The Catholic Defender: Saint Lawrence
The esteem in which the Church holds Lawrence is seen in the fact that today’s celebration ranks as a feast. We know very little about his life. He is one of those whose martyrdom made a deep and lasting impression on the early Church. Celebration of his feast day spread rapidly.
He was a Roman deacon under Pope Saint Sixtus II. Four days after this pope was put to death, Lawrence and four clerics suffered martyrdom, probably during the persecution of the Emperor Valerian.
Legendary details of Lawrence’s death were known to Damasus, Prudentius, Ambrose, and Augustine. The church built over his tomb became one of the seven principal churches in Rome and a favorite place for Roman pilgrimages.
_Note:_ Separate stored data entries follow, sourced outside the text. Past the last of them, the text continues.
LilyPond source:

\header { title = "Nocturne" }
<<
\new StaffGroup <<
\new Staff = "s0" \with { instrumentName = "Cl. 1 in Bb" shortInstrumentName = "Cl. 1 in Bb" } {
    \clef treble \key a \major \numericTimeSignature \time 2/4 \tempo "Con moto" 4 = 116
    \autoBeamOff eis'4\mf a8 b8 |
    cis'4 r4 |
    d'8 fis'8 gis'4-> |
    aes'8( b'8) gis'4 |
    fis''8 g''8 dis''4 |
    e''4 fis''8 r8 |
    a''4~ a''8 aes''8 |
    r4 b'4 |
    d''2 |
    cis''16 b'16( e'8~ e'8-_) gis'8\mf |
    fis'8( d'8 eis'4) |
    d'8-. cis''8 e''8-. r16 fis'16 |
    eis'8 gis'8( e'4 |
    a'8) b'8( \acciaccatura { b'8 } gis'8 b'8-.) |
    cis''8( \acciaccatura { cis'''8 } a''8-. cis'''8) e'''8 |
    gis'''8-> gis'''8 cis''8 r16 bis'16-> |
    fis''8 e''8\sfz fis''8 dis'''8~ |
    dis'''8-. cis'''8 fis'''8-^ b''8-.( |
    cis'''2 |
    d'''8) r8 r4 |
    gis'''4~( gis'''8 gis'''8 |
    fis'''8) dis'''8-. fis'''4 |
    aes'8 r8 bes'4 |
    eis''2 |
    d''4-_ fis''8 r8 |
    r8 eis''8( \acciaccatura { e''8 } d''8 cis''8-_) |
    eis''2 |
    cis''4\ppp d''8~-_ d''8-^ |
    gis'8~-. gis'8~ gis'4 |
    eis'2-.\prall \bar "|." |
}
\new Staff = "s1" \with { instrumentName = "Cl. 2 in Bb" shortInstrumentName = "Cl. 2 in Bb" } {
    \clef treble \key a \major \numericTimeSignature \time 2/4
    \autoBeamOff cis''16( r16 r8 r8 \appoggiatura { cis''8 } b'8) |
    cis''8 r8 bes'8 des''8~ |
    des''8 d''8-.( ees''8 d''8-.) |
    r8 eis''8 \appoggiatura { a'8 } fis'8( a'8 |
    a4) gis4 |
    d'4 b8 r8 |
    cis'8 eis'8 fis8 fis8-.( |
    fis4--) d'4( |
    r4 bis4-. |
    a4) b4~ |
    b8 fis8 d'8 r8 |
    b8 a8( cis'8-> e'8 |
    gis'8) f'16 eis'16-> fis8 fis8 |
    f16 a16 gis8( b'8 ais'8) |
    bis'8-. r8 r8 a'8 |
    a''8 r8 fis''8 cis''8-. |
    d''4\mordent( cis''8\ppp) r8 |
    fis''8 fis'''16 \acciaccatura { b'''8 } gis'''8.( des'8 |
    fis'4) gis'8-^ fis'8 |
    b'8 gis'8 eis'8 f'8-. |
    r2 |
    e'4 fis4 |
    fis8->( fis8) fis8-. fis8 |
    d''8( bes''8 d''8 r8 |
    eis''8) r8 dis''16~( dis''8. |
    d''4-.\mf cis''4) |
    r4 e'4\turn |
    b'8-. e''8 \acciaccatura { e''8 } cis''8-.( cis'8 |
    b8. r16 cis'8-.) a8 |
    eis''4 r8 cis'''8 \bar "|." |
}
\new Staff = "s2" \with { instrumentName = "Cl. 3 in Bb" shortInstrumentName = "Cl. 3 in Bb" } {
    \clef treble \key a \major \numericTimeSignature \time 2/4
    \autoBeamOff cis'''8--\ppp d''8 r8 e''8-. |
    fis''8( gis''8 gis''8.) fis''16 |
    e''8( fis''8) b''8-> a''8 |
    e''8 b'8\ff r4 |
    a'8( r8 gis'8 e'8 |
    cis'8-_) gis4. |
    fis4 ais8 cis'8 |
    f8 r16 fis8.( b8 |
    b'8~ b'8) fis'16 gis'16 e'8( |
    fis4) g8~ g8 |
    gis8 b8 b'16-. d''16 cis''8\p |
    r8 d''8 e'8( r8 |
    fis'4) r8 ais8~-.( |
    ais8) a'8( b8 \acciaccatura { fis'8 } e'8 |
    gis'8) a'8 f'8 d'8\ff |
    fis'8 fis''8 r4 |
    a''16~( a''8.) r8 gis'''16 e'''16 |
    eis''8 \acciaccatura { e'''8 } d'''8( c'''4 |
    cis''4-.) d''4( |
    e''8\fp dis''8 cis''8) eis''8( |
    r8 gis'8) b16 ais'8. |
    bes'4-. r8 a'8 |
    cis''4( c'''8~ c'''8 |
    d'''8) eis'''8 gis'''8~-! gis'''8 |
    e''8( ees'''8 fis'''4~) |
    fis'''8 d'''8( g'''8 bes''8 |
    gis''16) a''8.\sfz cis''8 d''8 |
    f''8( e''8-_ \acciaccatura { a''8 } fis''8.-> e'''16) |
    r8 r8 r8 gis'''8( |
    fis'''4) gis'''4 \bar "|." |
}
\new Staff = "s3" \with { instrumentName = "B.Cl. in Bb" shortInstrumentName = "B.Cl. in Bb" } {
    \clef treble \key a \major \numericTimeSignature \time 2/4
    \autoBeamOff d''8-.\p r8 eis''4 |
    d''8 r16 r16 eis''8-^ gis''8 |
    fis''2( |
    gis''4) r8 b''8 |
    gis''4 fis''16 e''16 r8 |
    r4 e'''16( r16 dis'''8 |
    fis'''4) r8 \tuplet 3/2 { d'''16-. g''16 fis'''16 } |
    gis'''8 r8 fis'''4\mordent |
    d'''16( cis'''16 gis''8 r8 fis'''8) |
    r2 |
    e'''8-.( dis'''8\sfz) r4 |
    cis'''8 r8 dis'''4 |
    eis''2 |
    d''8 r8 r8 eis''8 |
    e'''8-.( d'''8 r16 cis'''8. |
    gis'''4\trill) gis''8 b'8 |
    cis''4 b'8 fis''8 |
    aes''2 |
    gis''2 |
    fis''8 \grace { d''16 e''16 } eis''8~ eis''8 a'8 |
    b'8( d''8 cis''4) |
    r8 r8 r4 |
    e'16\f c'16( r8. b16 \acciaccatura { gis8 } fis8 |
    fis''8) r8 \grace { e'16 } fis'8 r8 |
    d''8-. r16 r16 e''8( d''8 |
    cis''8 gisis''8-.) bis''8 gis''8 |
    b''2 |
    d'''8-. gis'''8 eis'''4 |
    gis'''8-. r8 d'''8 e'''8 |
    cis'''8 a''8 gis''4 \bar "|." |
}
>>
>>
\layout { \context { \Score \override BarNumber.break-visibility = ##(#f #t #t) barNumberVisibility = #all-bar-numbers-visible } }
A well-known legend has persisted from earliest times. As deacon in Rome, Lawrence was charged with the responsibility for the material goods of the Church, and the distribution of alms to the poor. When Lawrence knew he would be arrested like the pope, he sought out the poor, widows, and orphans of Rome and gave them all the money he had on hand, selling even the sacred vessels of the altar to increase the sum.
When the prefect of Rome heard of this, he imagined that the Christians must have considerable treasure. He sent for Lawrence and said, “You Christians say we are cruel to you, but that is not what I have in mind. I am told that your priests offer in gold, that the sacred blood is received in silver cups, that you have golden candlesticks at your evening services. Now, your doctrine says you must render to Caesar what is his. Bring these treasures—the emperor needs them to maintain his forces. God does not cause money to be counted: He brought none of it into the world with him—only words. Give me the money, therefore, and be rich in words.”
Lawrence replied that the Church was indeed rich. “I will show you a valuable part. But give me time to set everything in order and make an inventory.” After three days he gathered a great number of blind, lame, maimed, leprous, orphaned, and widowed persons and put them in rows. When the prefect arrived, Lawrence simply said, “These are the treasure of the Church.”
The prefect was so angry he told Lawrence that he would indeed have his wish to die—but it would be by inches. He had a great gridiron prepared with coals beneath it, and had Lawrence’s body placed on it. After the martyr had suffered the pain for a long time, the legend concludes, he made his famous cheerful remark, “It is well done. Turn me over!”
In fact, God gave him so much strength and joy that he even joked. "Turn me over," he said to the judge. "I'm done on this side!" Just before he died, Lawrence said, "It's cooked enough now." Then he prayed that the city of Rome might be converted to Jesus and that the Catholic Faith might spread all over the world.
He is the patron saint of the poor and of cooks. Lawrence was among the seven deacons of the Roman church serving Pope Sixtus II, whose martyrdom preceded Lawrence's by a few days: they were executed during the persecution under the Roman emperor Valerian.
Having died a martyr for Christ, St. Lawrence is the patron of deacons, chefs and firefighters. Around the time of his feast day, which is celebrated on August 10, the night sky is lit with bright lights.
You can ask for his prayers if you are struggling with poverty, or you can ask him to pray for a poor person whom you know. Additionally, St. Lawrence is the patron saint of Rome. You can ask him to pray for you if you live in Rome or are preparing to travel to Rome.
Lawrence, who in the flower of youth suffered and died for the faith, hear our prayers. With confidence we fly to your patronage. Obtain for us deep faith, strong hope, a sincere love of God and neighbour, unsullied chastity and humble obedience. Inspire us to succour the poor, the needy, the sick and the afflicted.